The news agency reported that the country's tourism is bearing the brunt of what appears to be acts of retaliation by Beijing against Seoul's decision reached in July to host a Terminal High Altitude Area Defense (THAAD) battery.
Visitors from Southeast Asia tour Gyeongbok Palace in central Seoul (Photo: Yonhap News Agency)
China has banned all package trips from China to the RoK, and Chinese cruises no longer make stopovers at local ports in popular tourist destinations. Chinese airlines have also cut back on RoK-bound flights.
In an effort to minimize the impact, the RoK’s central and provincial governments are working to lure more Southeast Asians and those from the Middle East, where Korean pop stars and TV drama series have gained huge popularity.

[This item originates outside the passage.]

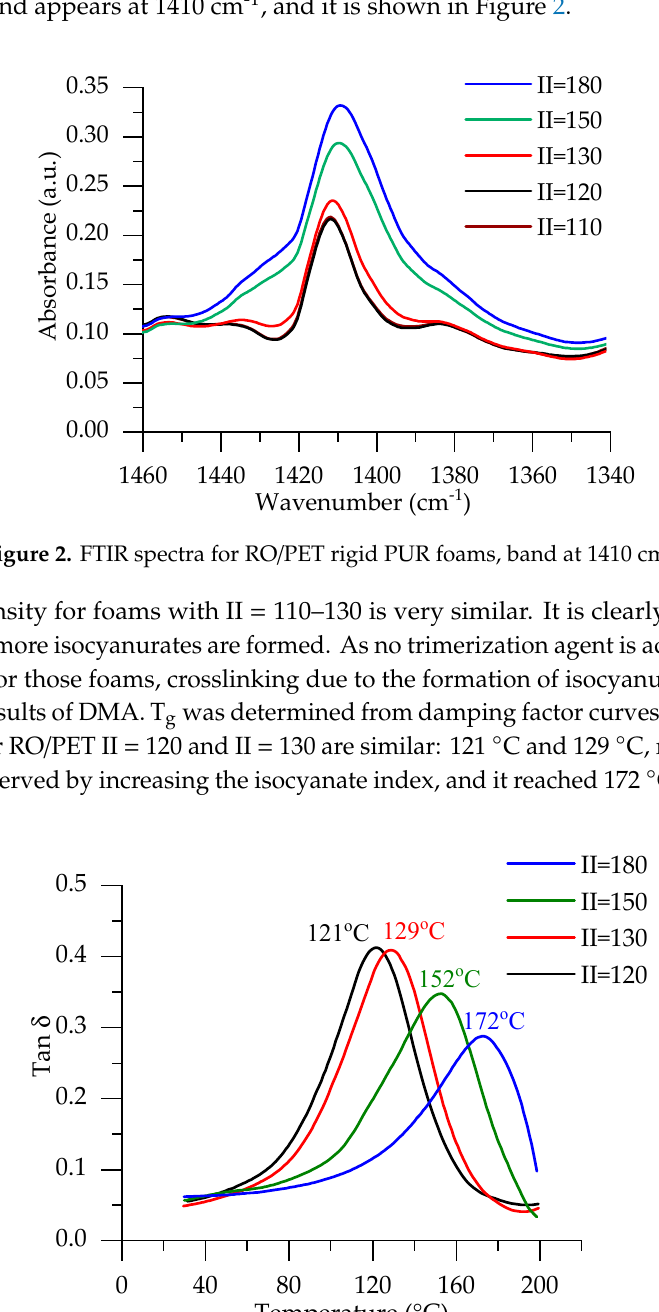
Figure 3. Damping factor curves of RO/PET series rigid PUR foams.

According to Yonhap, Busan, the RoK's largest port city, plans to bolster designing various tour programmes that target Middle Eastern visitors.
The city will also work with local businesses to develop medical and cruise tours for visitors from the Middle East, India, Mongolia and Russia.
North Chungcheong Province, which has Cheongju International Airport, is pushing to increase flights to Taiwan, Vietnam, Russia and Japan.
The culture ministry said it plans to hold tourism exhibitions in Vietnam and Singapore next month to promote the RoK.
Aside from state and provincial efforts, local firms, led by duty-free operators, are rushing to diversify their customer bases to tide over current difficulties. Hanwha Galleria, the duty-free unit of Hanwha Group, recently clinched deals with two travel agencies in the Middle East to secure foreign customers.
It also plans to work with local hospitals to offer medical treatment services for Middle Eastern visitors as part of their tour programmes./.